Text under study:
=-=-=-=-=

Deep dynamic co-clustering of count data streams: application to pharmacovigilance
DOI:
https://doi.org/10.52933/jdssv.v4i4.106Keywords:
co-clustering, change-points detection, zero-inflated distribution, online inference, VEM algorithm, data streamAbstract
Co-clustering is a widely used technique that allows the analysis of complex
and high-dimensional data in various domains. However, existing models
mostly concentrate on continuous and dense data in fixed time situations, where
cluster assignments remain unchanged over time. For example, in the field of
pharmacovigilance, it is crucial to cluster in real time drugs and adverse effects
simultaneously, facilitating the automation of safety signal detection processes.

=-=-=-=-=

Using the information:
**a.** Rewrite the co-clustering abstract from the words "Deep dynamic co-clustering" through "signal detection processes.", replacing "drugs" with "medicines".
**b.** Continue the co-clustering abstract from its last sentence.

=-=-=-=-=

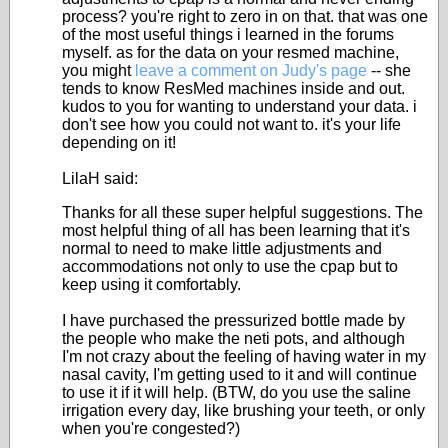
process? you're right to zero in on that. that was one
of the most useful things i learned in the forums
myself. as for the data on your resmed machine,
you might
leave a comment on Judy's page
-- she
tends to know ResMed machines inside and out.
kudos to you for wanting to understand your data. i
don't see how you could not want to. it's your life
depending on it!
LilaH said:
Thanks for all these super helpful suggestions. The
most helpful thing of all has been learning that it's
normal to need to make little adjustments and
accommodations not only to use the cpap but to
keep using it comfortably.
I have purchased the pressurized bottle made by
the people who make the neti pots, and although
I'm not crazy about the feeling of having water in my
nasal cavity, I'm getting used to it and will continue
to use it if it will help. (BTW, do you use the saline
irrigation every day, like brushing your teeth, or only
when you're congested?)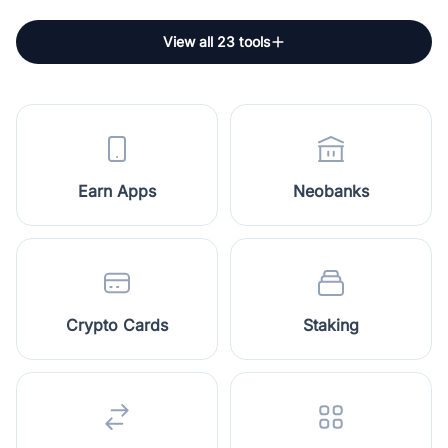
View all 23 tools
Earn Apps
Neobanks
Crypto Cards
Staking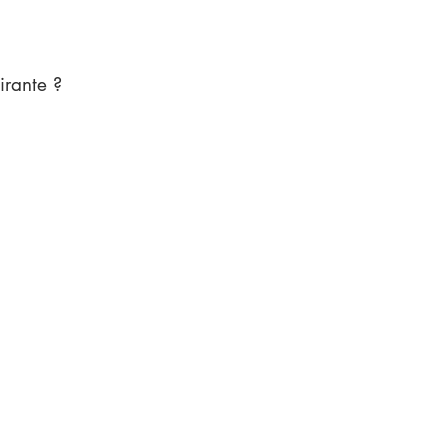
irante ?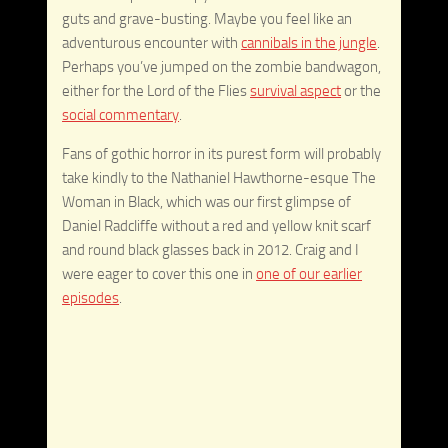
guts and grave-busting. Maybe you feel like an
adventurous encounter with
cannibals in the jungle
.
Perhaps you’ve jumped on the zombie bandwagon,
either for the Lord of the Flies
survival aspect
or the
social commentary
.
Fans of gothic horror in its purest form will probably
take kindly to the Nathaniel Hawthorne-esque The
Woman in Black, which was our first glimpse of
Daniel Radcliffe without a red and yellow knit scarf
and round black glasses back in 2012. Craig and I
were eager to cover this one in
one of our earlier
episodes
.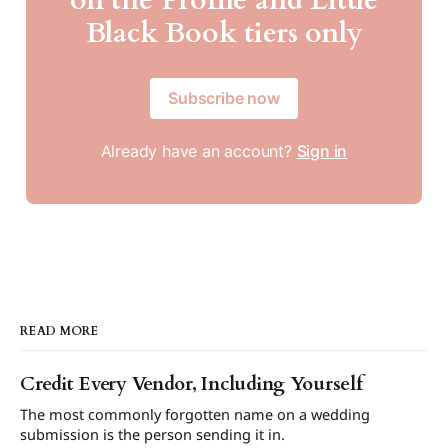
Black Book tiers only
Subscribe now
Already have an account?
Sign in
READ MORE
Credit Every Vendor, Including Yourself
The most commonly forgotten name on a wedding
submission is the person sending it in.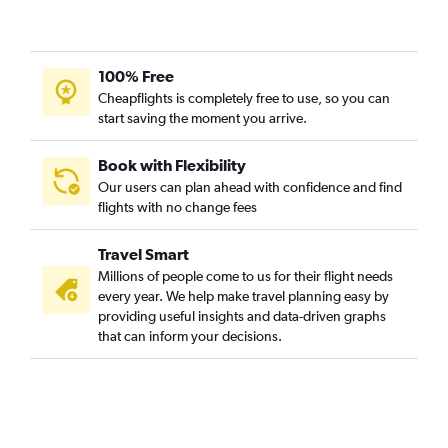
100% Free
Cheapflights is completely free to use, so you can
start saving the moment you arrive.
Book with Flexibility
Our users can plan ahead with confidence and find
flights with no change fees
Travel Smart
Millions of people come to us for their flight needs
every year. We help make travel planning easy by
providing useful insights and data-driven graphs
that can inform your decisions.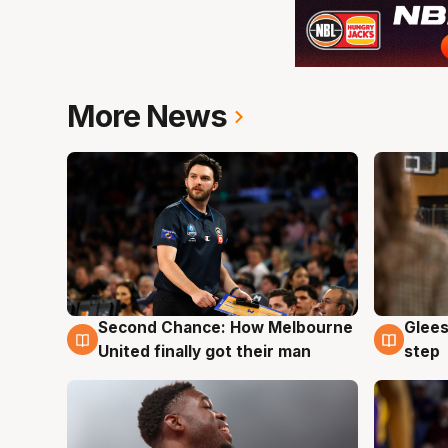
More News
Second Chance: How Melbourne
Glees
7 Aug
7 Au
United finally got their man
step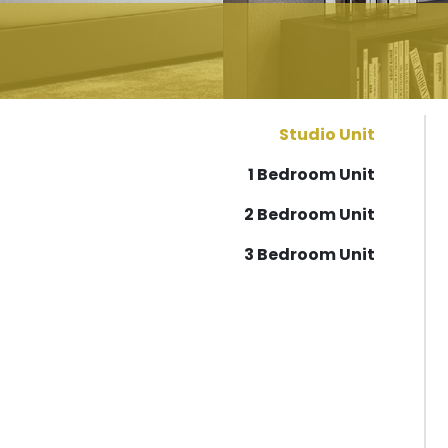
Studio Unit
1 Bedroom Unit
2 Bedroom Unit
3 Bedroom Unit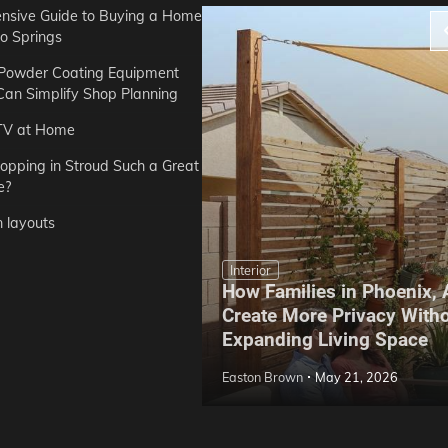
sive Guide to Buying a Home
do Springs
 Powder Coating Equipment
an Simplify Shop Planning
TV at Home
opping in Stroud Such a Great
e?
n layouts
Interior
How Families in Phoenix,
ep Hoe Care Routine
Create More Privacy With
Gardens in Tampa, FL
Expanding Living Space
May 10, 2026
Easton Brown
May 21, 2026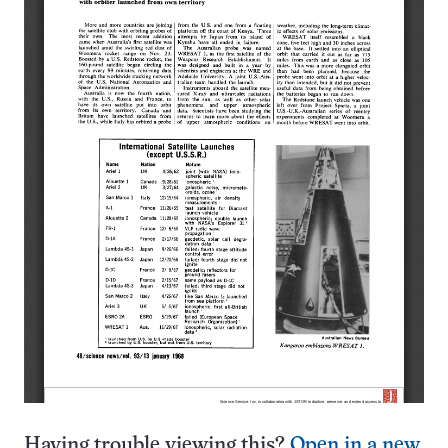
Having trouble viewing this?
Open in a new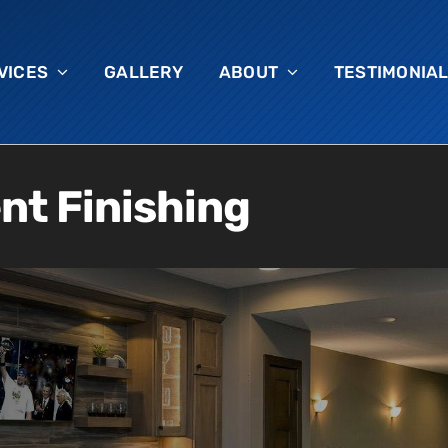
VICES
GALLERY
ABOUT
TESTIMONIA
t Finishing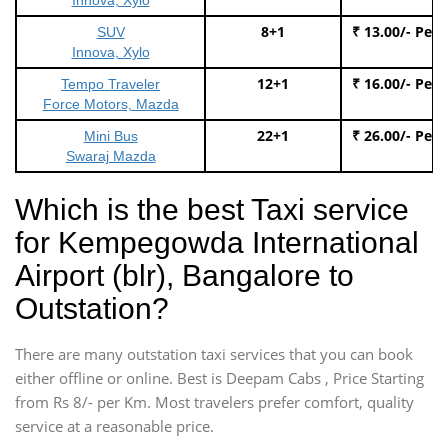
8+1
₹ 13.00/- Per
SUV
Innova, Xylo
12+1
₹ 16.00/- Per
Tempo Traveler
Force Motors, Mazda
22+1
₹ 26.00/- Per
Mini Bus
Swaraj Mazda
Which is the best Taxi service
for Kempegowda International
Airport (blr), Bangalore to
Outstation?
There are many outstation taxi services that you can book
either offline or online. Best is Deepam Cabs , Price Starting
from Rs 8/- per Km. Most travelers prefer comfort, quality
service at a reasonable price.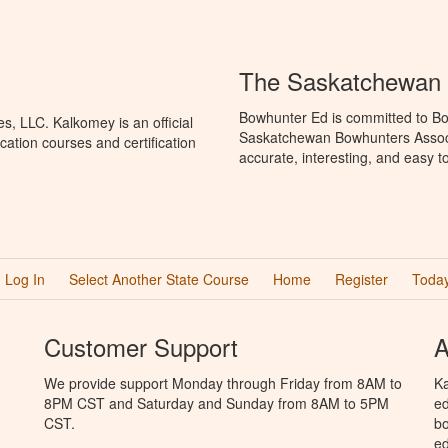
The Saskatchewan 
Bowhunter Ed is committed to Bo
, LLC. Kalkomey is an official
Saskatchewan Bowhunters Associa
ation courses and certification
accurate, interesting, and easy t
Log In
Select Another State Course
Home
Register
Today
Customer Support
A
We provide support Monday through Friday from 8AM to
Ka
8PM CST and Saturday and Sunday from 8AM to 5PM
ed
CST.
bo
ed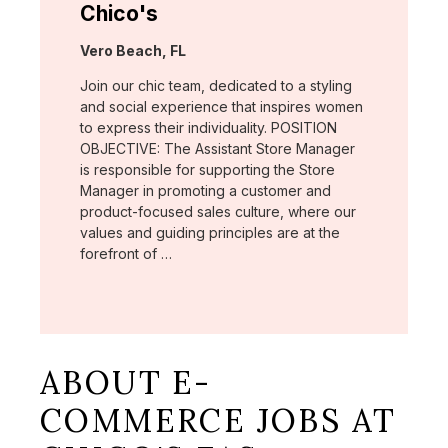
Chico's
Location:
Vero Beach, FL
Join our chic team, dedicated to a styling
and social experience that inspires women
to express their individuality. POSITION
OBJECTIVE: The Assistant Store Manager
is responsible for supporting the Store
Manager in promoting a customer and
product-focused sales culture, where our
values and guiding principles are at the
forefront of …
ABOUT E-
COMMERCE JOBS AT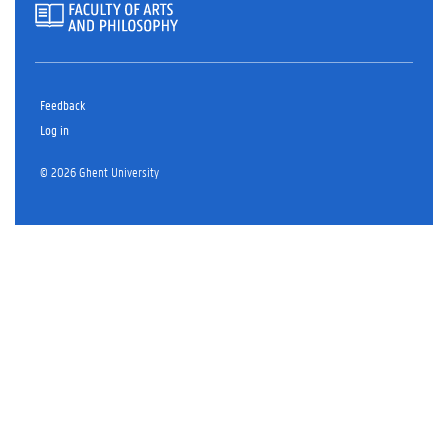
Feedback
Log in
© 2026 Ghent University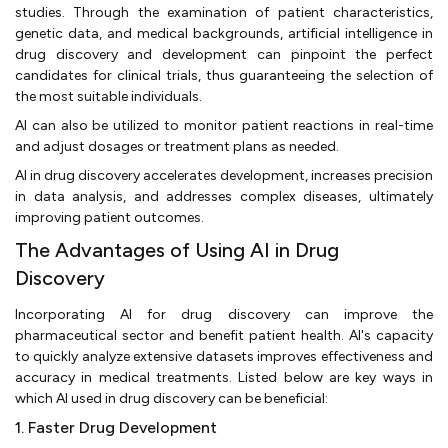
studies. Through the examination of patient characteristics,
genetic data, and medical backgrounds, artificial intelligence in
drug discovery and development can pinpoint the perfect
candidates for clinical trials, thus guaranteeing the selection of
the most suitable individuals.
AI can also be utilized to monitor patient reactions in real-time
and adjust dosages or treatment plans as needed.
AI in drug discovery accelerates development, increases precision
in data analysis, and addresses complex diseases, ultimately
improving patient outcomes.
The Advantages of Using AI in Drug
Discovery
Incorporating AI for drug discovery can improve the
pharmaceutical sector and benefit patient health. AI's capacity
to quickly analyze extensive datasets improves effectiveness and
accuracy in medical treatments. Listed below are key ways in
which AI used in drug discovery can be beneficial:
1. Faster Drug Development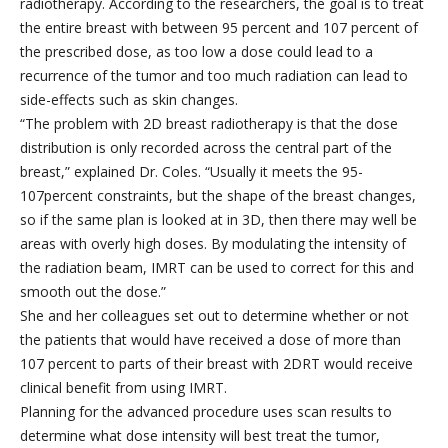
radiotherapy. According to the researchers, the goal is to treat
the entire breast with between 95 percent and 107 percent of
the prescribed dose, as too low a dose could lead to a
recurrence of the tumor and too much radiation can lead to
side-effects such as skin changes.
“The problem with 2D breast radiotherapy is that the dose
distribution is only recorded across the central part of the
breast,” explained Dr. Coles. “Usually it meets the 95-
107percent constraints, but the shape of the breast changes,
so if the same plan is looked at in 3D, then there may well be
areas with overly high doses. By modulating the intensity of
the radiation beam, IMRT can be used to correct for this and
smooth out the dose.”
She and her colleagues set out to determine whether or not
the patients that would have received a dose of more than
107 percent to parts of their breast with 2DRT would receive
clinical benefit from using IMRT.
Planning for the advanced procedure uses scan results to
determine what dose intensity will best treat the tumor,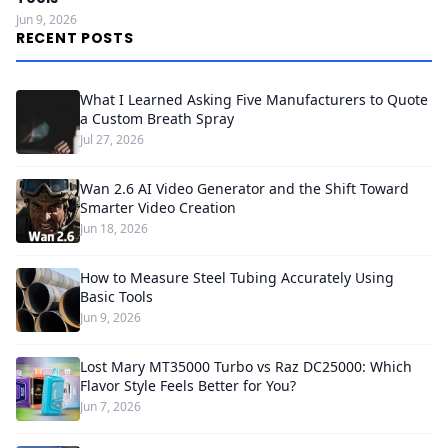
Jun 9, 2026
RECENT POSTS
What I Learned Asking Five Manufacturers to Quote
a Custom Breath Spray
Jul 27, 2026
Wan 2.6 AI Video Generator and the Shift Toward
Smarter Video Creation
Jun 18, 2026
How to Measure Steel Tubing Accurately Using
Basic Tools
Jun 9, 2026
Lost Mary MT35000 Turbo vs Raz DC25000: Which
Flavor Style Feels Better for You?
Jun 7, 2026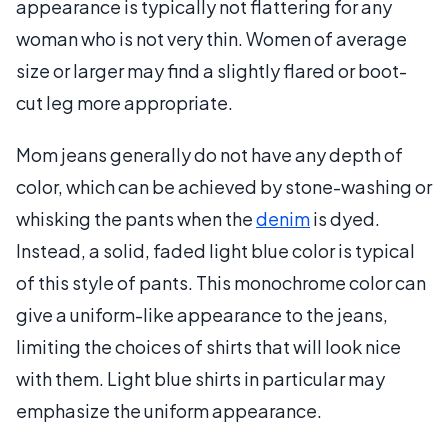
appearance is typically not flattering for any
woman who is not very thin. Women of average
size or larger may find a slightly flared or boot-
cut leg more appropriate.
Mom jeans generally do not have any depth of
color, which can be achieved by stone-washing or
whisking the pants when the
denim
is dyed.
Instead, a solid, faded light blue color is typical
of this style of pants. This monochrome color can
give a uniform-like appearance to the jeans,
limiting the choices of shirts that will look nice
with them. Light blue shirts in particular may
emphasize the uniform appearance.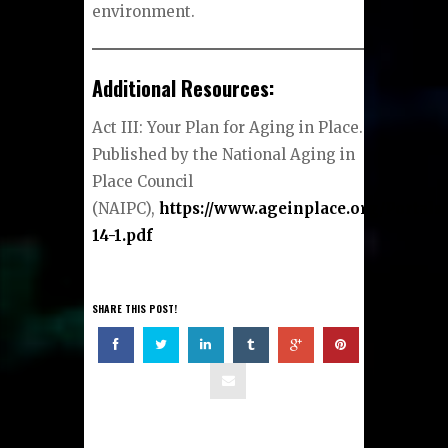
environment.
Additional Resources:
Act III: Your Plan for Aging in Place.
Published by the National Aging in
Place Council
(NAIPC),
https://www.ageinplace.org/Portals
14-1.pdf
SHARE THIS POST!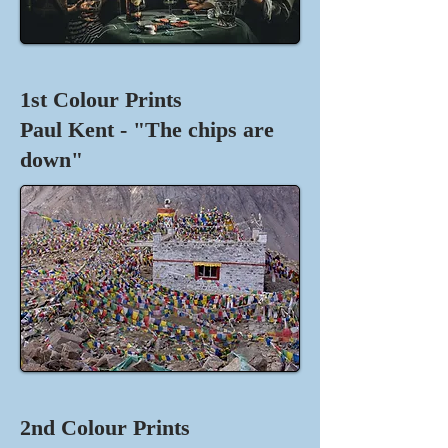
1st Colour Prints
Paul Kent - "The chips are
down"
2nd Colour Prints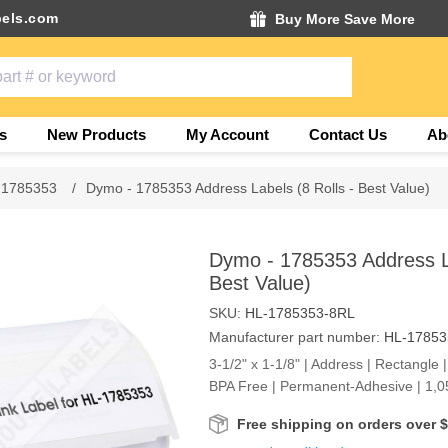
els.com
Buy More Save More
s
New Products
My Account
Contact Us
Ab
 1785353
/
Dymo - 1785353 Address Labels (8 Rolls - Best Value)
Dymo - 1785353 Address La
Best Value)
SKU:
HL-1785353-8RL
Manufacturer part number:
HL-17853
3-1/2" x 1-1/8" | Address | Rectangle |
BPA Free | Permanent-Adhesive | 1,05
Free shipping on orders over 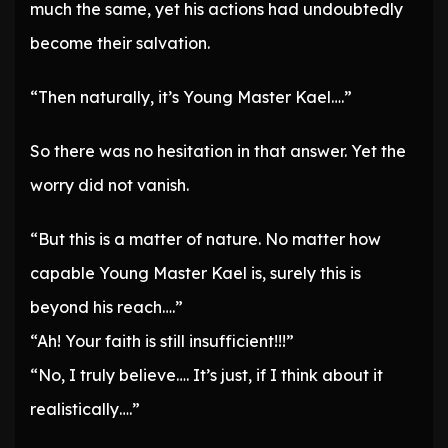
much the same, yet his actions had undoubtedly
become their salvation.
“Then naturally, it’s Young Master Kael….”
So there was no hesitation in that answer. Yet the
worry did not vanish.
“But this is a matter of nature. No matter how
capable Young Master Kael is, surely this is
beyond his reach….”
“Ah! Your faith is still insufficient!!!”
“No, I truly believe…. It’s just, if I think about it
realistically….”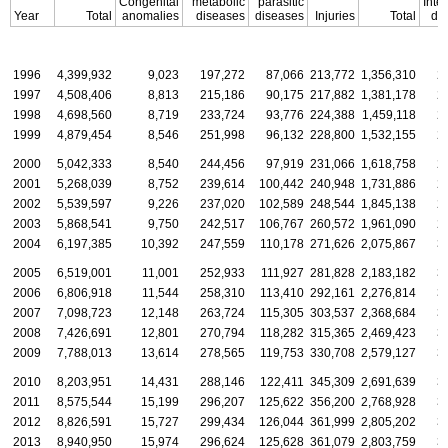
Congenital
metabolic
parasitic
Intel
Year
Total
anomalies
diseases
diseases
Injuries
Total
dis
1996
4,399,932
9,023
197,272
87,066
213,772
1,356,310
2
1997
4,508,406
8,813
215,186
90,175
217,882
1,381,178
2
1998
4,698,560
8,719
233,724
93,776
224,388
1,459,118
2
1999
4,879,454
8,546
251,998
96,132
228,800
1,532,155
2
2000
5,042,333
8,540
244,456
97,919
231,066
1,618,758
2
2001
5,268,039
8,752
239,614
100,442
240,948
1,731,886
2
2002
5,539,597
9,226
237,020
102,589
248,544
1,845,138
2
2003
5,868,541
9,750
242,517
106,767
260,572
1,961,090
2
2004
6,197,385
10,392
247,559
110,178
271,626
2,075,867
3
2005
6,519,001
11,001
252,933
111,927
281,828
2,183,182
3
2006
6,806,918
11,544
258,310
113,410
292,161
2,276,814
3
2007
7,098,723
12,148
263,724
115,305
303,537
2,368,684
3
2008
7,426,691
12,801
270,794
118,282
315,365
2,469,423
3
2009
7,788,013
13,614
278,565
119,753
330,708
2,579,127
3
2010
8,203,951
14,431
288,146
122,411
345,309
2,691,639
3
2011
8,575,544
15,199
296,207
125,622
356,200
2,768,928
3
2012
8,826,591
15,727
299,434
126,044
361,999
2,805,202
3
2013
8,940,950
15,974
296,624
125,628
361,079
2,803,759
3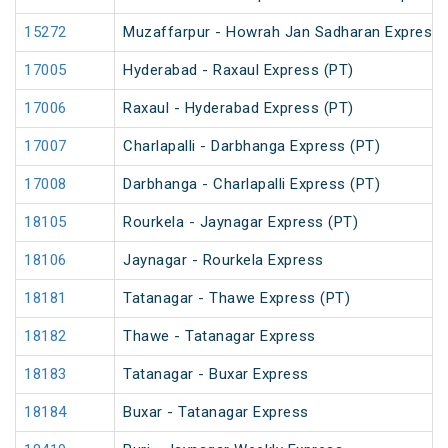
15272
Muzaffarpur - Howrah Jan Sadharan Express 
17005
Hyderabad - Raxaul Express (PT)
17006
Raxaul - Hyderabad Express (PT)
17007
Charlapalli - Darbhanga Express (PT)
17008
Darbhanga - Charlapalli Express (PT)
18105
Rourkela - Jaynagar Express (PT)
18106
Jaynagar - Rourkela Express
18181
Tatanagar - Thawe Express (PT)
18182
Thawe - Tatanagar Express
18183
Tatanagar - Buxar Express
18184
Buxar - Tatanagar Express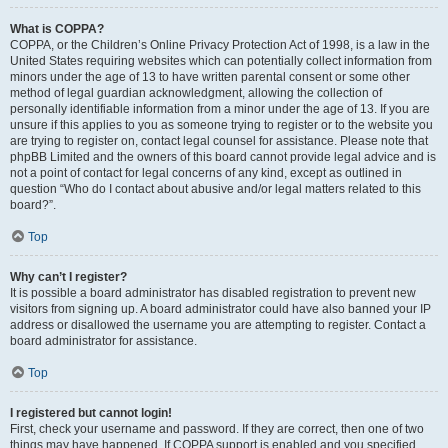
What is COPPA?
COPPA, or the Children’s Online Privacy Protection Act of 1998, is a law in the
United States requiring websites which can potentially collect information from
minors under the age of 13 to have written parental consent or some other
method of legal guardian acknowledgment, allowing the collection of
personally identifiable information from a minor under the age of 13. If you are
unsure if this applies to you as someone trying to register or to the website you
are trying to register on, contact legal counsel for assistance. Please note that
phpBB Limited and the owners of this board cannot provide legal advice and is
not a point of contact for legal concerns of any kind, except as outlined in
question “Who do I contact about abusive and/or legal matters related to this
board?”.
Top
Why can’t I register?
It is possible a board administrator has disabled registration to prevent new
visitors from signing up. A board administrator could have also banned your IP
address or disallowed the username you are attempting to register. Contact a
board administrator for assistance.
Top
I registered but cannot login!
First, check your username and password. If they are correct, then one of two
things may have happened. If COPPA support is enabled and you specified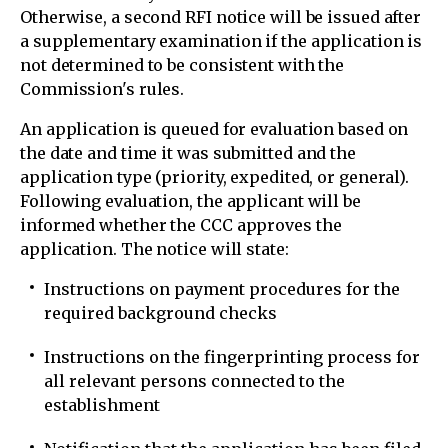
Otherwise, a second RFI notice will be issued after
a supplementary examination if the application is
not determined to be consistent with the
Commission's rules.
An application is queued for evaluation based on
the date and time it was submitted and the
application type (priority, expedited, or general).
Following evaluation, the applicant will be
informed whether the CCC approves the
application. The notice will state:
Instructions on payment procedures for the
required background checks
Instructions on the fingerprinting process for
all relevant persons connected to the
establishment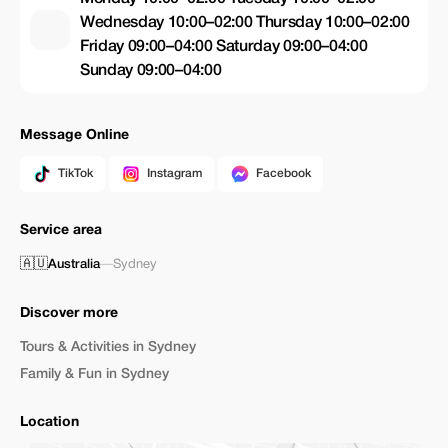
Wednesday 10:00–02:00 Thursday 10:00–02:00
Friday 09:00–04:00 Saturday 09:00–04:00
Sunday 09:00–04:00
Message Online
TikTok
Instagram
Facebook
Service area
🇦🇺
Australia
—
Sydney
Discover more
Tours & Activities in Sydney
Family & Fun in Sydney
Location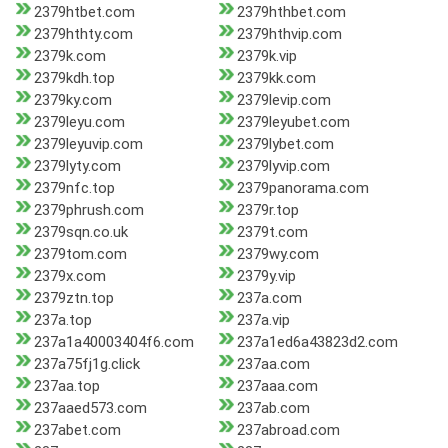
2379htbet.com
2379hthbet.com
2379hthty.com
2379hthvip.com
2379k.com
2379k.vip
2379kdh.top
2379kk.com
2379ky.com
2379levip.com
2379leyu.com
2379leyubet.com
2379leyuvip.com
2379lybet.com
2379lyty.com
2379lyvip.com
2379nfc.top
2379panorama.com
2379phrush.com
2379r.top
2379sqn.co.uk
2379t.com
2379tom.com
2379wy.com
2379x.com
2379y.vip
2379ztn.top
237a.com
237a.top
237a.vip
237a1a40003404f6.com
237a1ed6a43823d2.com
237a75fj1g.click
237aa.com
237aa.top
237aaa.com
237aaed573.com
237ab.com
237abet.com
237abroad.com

=-=-=-=-=

Per-task outputs:
**a.**
Deep dynamic co-clustering of count data streams: application to pharmacovigilance
DOI:
https://doi.org/10.52933/jdssv.v4i4.106Keywords:
co-clustering, change-points detection, zero-inflated distribution, online inference, VEM algorithm, data streamAbstract
Co-clustering is a widely used technique that allows the analysis of complex
and high-dimensional data in various domains. However, existing models
mostly concentrate on continuous and dense data in fixed time situations, where
cluster assignments remain unchanged over time. For example, in the field of
pharmacovigilance, it is crucial to cluster in real time medicines and adverse effects
simultaneously, facilitating the automation of safety signal detection processes.

**b.**
However, traditional co-clustering methods require all the data to be loaded into
memory, which can be a challenge for large datasets or even impossible in certain
scenarios. The proposed online co-clustering model is designed to overcome this
challenge by processing the data incrementally, one step at a time. This work
introduces a novel inference process for the latent block model that addresses the
challenge of online co-clustering of sparse data matrices. To properly model this
type of data, we assume that the observations follow a time and block dependent
mixture of zero-inflated distributions, thus combining stochastic processes with
the time-varying sparsity modeling. To detect abrupt changes in the dynamics
we make use of a Bayesian online change point detection method on both
cluster memberships and data sparsity estimations. The inference relies on an
original variational procedure whose maximization step trains a LSTM neural
network in order to solve the dynamical systems. Numerical experiments on simulated
datasets demonstrate the effectiveness of the proposed methodology in the
context of count data streams. Then, we fit the model to a large-scale dataset
supplied by the Regional Center of Pharmacovigilance of Nice (France), providing
meaningful online segmentation of drugs and adverse drug reactions.